Hani bizim evin az ötesinde kırmızı panjurlu bir ev var ya,
işte o evde bir zamanlar Durmuş dede isminde yaşlı, sevimli bir ihtiyar
yaşarmış.
Durmuş dedeyi çocuklar çok severlermiş. Ne zaman tık, tık,
tık diye bastonunun sesini işitseler, hemen oyunu bırakıp Durmuş dedenin yanına
koşarlar ve:
-“Ne olur dedeciğim, bize bir öykü anlat.” diye
tuttururlarmış.
Durmuş dede de onları kırmaz, ya güzel bir öykü, ya da
başından geçen ilginç bir olayı tatlı dili ile anlatırmış.
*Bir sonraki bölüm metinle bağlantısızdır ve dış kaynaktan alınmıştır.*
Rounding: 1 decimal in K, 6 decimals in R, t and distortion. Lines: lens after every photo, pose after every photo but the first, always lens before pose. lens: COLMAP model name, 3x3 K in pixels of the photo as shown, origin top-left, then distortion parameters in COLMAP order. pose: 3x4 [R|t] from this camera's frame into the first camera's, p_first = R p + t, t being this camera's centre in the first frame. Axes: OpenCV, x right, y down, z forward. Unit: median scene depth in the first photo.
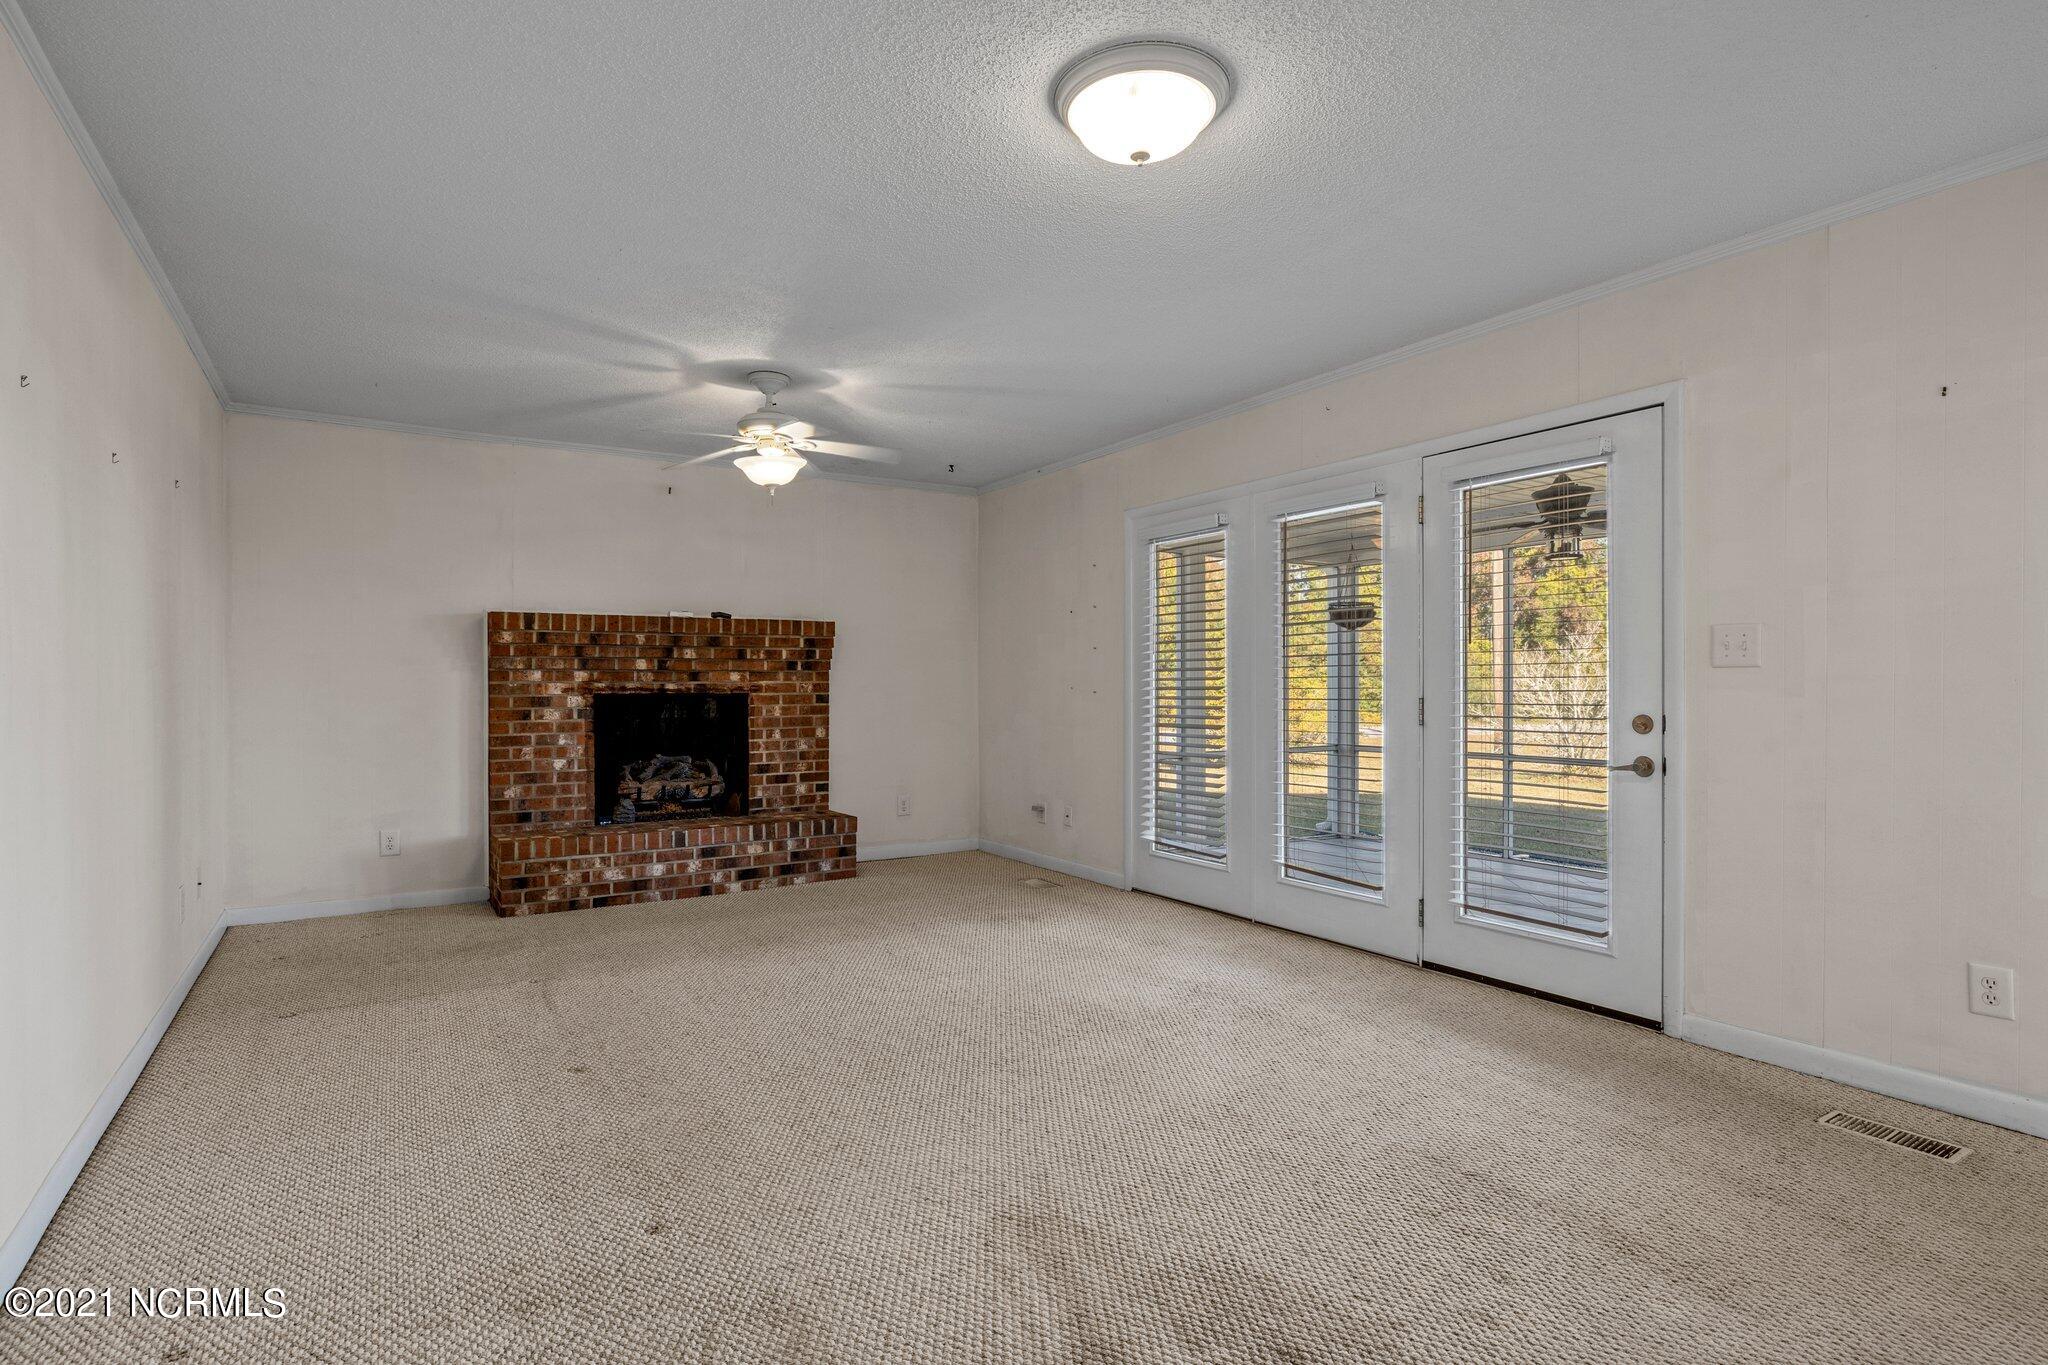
lens RADIAL K [[1043.9, 0, 1019.6], [0, 1043.9, 684.0], [0, 0, 1]] dist [-0.000413, -0.000005]
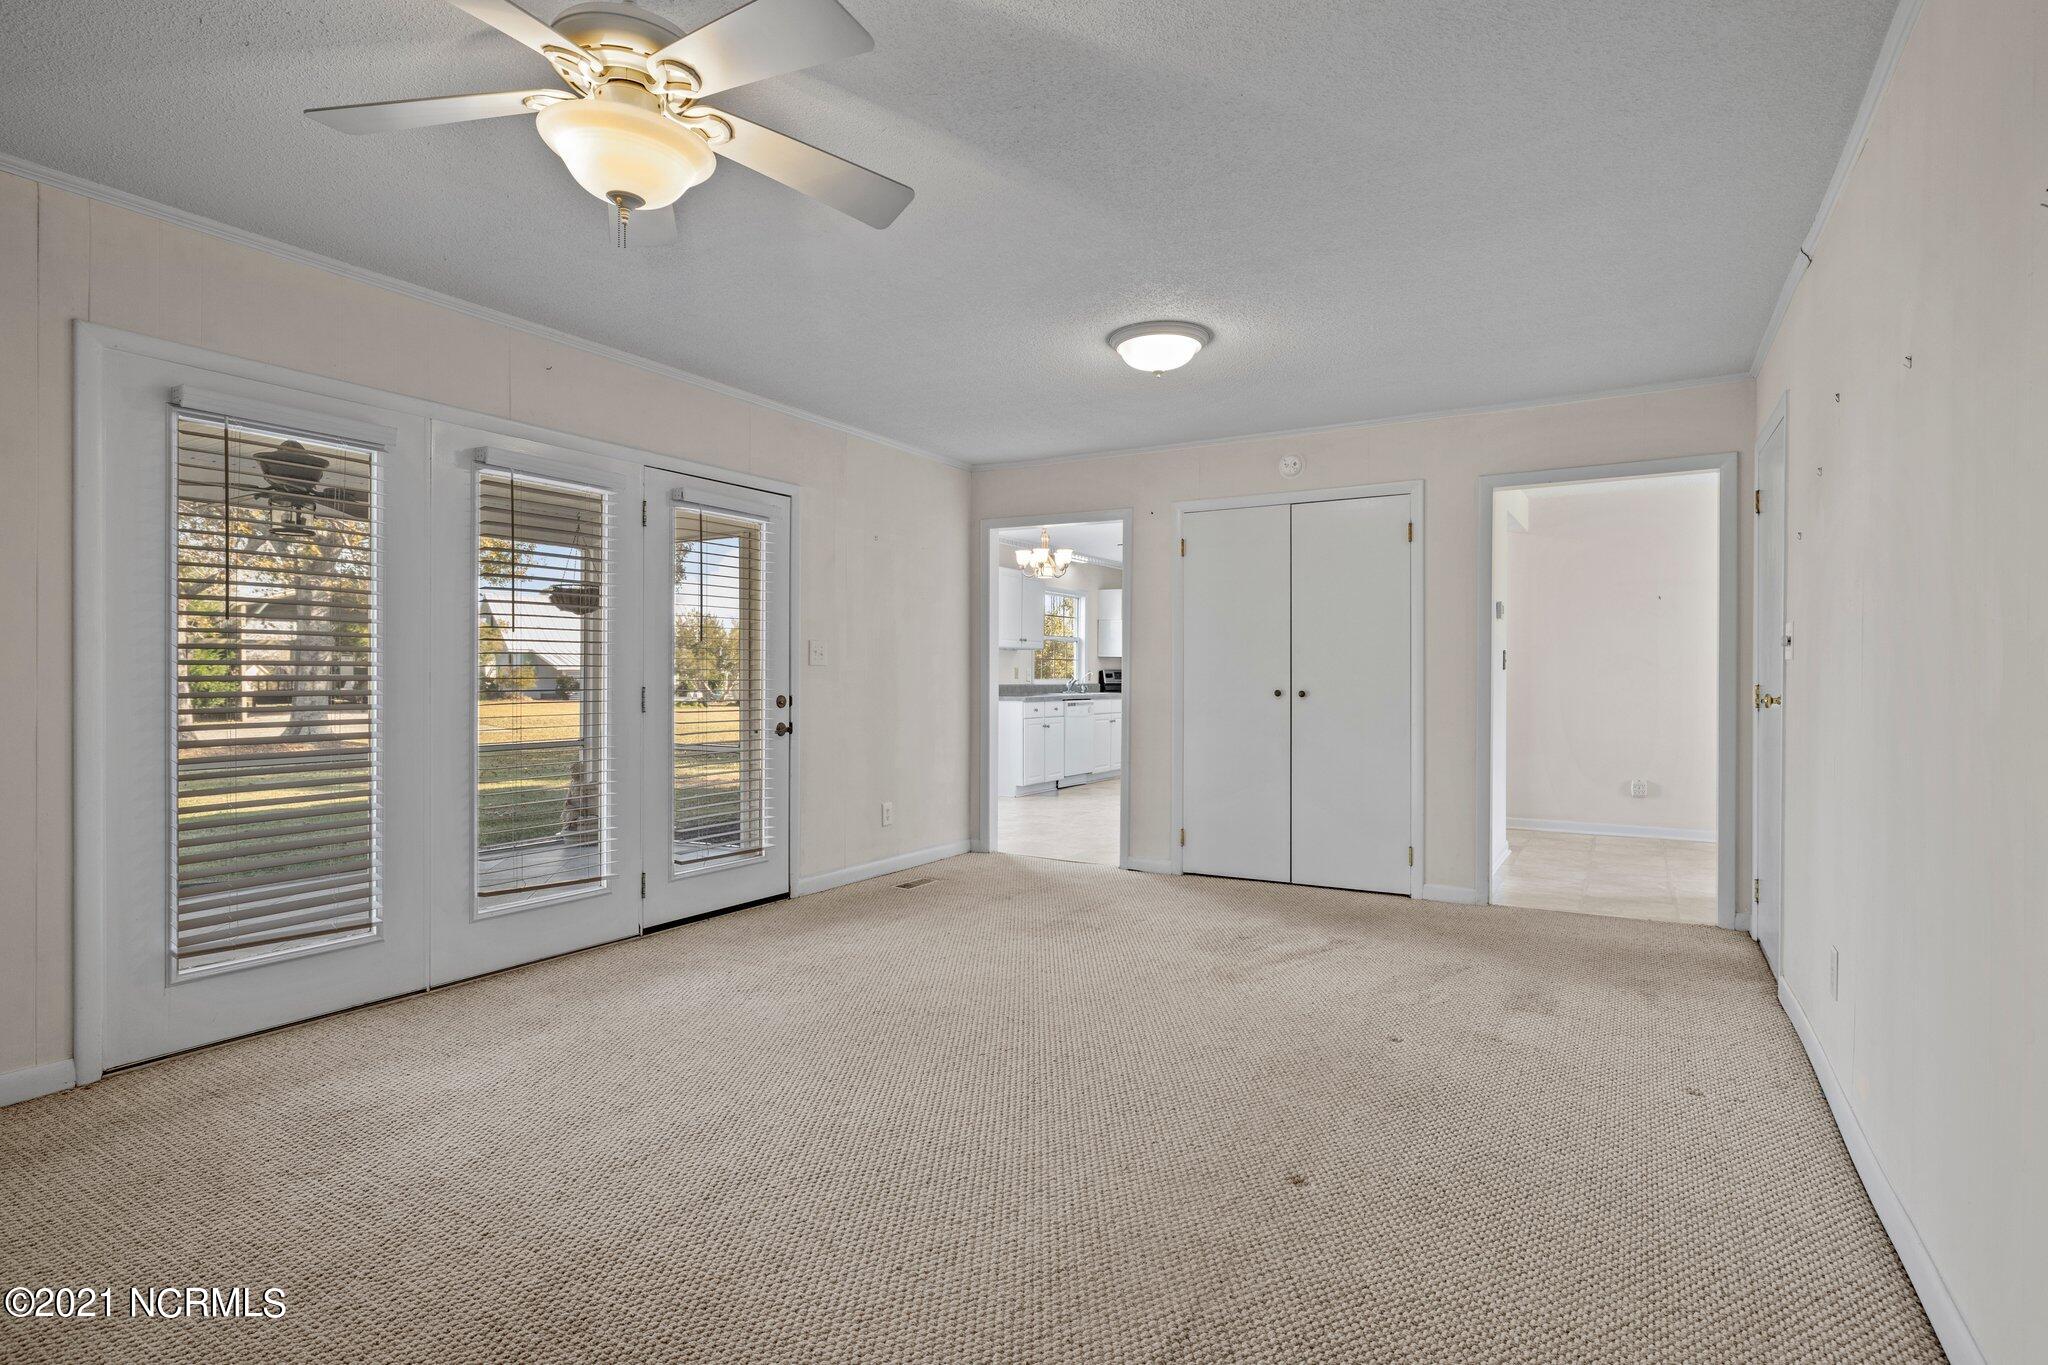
lens RADIAL K [[1043.9, 0, 1019.6], [0, 1043.9, 684.0], [0, 0, 1]] dist [-0.000413, -0.000005]
pose [[-0.471376, -0.004404, 0.881922, -0.751595], [-0.003665, 0.999989, 0.003034, 0.005190], [-0.881925, -0.001802, -0.471386, 1.161136]]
Günlerden bir gün Durmuş dede hastalanmış. Yatağından
kalkacak hali kalmamış.
Durmuş dedenin hasta olduğunu bilmeyen komşu çocukları
kapının önünde gün boyu bağrışa çağrışa oynayıp durmuşlar.
Zavallı Durmuş dedecik ilk kez çocukların sesinden rahatsız
olmuş. Ama bir türlü pencerenin önüne kadar gidip de:
-“Çocuklar biraz daha az gürültü yapın, hastayım rahatsız
oluyorum.” diyecek gücü kendinde bulamamış.
Ne yapacağını , ne edeceğini bilemeden öylece yatarken
birden bir çocuğun:
-“Hey arkadaşlar, çok gürültü oluyor, belki evlerin birinde
bir hasta vardır, ya da küçük bir çocuk uyuyordur. Onları rahatsız etmeye
hakkımız yok.” diye çocukları uyardığını işitmiş.
Durmuş dede sesi dikkatle dinlemiş. Bu, bitişik komşunun
kızı Arzu’dan başkası değilmiş.
Çocuklar Arzu’nun uyarısını duymuşlar, seslerini alçaltarak
oyuna devam etmişler.
Arzu’nun bu davranışı
Durmuş Dede’nin çok hoşuna gitmiş.
Hastalığı geçince güzel bir bebek almış, götürüp Arzu’ya
vermiş. Ayrıca da teşekkür ederek ona öykülerinin en güzelini anlatmış.